In fact, the Court has in Kailas v. State of Maharashtra, 2011 (1) SCC 793 explicitly noted the historical stigmatisation of scheduled communities and also has recently acknowledged in Union of India v. State of Maharashtra, (2020) 4 SCC 761 that SC/ST informants face various difficulties in getting cases filed. In the present case, the court disregarded the testimony regarding death threats, insult regarding lower caste status and intimidation to pass a judicial remedy enforcing caste amnesia. The Court also presumed that the offence was not on account of the informant’s caste despite the existing complaint and testimony. It is also stated that section 482 is an exceptional revisionary remedy that exists in case a misuse is demonstrated. Hence, a clear problem with this judgement is the low threshold applied in application of section 482. Hence, the Uttarakhand HC dismissal should have been upheld.

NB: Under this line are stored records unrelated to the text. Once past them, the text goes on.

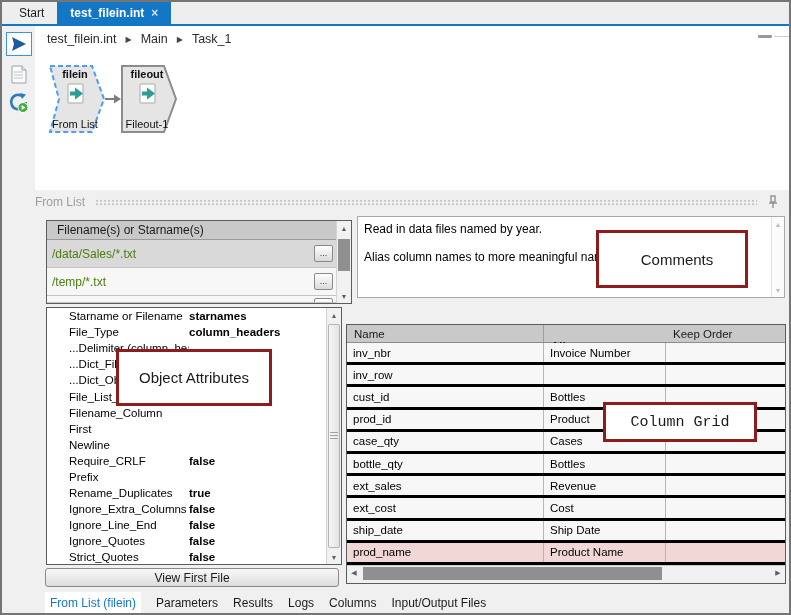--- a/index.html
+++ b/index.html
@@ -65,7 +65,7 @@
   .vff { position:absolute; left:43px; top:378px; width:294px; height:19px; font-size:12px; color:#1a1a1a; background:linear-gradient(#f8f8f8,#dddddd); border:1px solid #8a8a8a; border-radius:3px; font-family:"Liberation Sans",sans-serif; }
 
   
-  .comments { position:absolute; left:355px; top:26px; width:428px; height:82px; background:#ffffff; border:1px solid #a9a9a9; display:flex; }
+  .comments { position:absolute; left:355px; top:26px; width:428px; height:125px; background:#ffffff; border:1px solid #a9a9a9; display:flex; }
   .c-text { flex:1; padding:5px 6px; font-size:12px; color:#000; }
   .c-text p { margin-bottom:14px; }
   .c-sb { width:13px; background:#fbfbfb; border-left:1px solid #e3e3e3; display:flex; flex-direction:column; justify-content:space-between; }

In light of the above analysis, the Court’s intervention at the pre-trial stage in a criminal investigation leaves much to be desired. It is hardly surprising that the National Coalition for Strengthening SCs & STs PoA has called for a review of the judgment. The coalition has further pointed out the failure of the police to invoke 3 (1) (u) and 3 (2) (va) of the Act in this case. Considering the ‘abysmally low’ rate of conviction under this social protection legislation, the Court ought to have considered the impact of its judgment on how the law will be interpreted by police and subordinate courts. The grant of the exceptional relief, thus leads to an ‘end of justice’ when no ends of justice were being achieved by the intervention at this stage.